Start with the novice chasers: Arvika Ligeonniere for the Arkle, that has always been the plan.  Aupcharlie for the Jewson, Boston Bob perhaps for the RSA Chase, maybe Back In Focus and Vesper Bell for the National Hunt Chase.  Boston Bob and Back In Focus are both owned by Graham Wylie, so they will probably be kept apart.  Maybe one of them could run in the Jewson and the other in the RSA Chase, but they both major on stamina, so that plan may not play completely to their respective strengths.

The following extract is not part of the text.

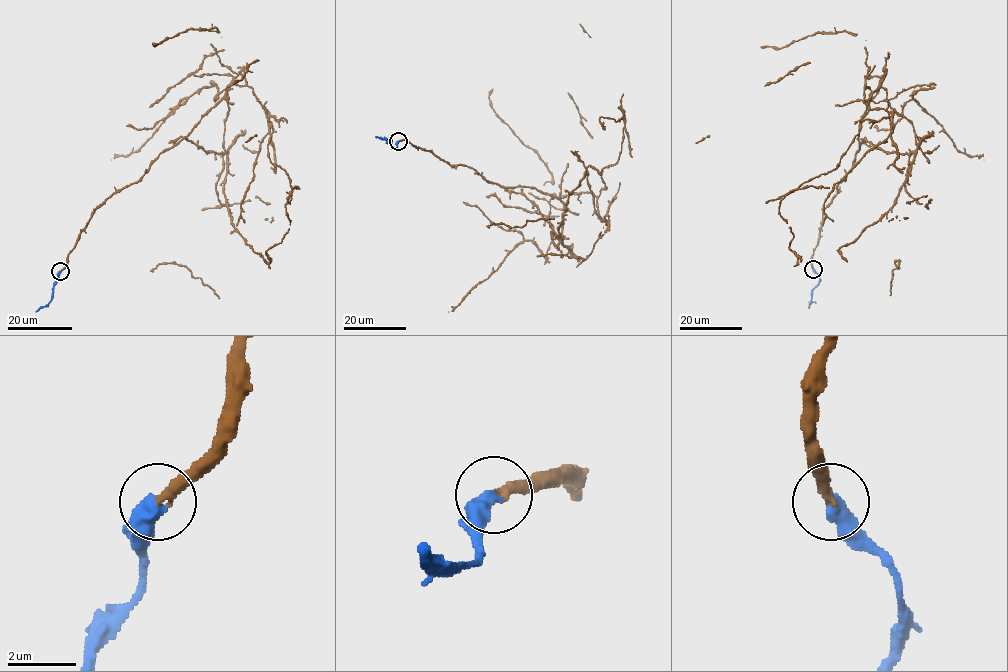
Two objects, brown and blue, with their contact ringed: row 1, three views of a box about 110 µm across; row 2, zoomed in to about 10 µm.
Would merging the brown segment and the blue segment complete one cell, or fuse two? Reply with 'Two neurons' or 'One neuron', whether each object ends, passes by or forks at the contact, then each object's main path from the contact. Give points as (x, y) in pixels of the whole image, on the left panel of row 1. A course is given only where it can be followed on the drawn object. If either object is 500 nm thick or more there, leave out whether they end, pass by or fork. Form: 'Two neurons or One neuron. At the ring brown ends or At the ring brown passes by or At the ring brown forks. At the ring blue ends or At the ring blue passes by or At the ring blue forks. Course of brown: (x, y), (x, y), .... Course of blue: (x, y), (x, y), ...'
One neuron. Course of brown: (60, 271), (91, 213), (238, 84), (264, 109), (267, 154), (290, 179), (288, 231), (266, 252), (270, 269). Course of blue: (60, 271), (52, 299), (36, 311)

Novice hurdlers: Un Atout for the Supreme Novices’ Hurdle, maybe Mozoltov as well, maybe Pique Sous.  Pont Alexandre for the Neptune, Ballycasey for the Albert Bartlett, maybe Inish Island.  So where does that leave Champagne Fever?  The Neptune over an extended two and a half miles is probably the right race for him, and if he wasn’t running in the Neptune you would probably choose the Albert Bartlett over three miles instead of the Supreme over two (ref. Majoring on Stamina, above), but he, like Pont Alexandre and Ballycasey, is owned by Susannah Ricci, so it makes sense to run the three of them in three different races.  And Champagne Fever did show plenty of pace to win the Deloitte Hurdle over two and a quarter miles, so you never know.

Lots can happen between now and 12th March, it is naïve to think that every intended runner at Cheltenham at present will make it to the races, so you tread on eggshells for the next 17 days and you plan.  Pretend that you are Willie Mullins, what would you do?  It’s like playing Racehorse Manager on X-Box.

Hurricane Fly for the Champion Hurdle.  Start with that one.

Tent for Supreme

Fair play to JP McManus and Nicky Henderson for announcing as early as they did that their hugely exciting Betfair Hurdle winner My Tent Or Yours will, all going well, run in the Supreme Novices’ Hurdle at Cheltenham and not in the Champion.  Keep novices to the restricted pool of novice races.  The open waters can wait.

As well as pinning their green and gold colours to the Supreme Novices’ Hurdle mast, the announcement was also an indirect positive for Binocular in the context of this year’s Champion Hurdle.  The 2010 champion could be the forgotten horse of the 2013 Champion.

Oaksey cracker

Perhaps it is because this year’s renewal will be the inaugural renewal under the John Oaksey banner (inspired move by Cheltenham, by the way, to name the amateur riders’ race after the late noble lord), but the 2013 National Hunt Chase is shaping up to be a real cracker.

It did lose one of its luminaries during the week when Paul Nicholls confirmed that, if Rocky Creek is to run at the Cheltenham Festival, it will be in the RSA Chase, not the four-miler, but he still leaves a high-class potential line-up in his wake.

Whichever one of the Wylie/Mullins pair – Boston Bob or Back In Focus – that ultimately lines up will provide a touch of class.  Harry Topper is a hugely exciting horse of Kim Bailey’s who is three for three over fences and about whom they are speaking in revered terms.  Rival D’Estruval got to within eight lengths of one-time Gold Cup hope Bold Sir Brian on his penultimate run and won his last race by a distance.  Goulanes is unbeaten under rules and won a Grade 2 race on his chase debut last time.

Add in other potentials like exciting Tommy Whittle Chase runner-up Merry King, Dr PJ Moriarty Chase close-up fourth Lyreen Legend and Classic Chase runner-up Godsmejudge and, if you were thinking of running your horse in the four-miler because it might be easier to win than the RSA Chase, then probably best to think again.

So obvious

Question: What horse has now won four times from four attempts over two miles, his latest win in a Grade 2 contest, and won just twice (his maiden hurdle and a three-horse race for which he was sent off the 2/5 favourite) from eight attempts over distances in excess of two miles?

Answer: So Young.

Conclusion: He might just be a two-miler after all.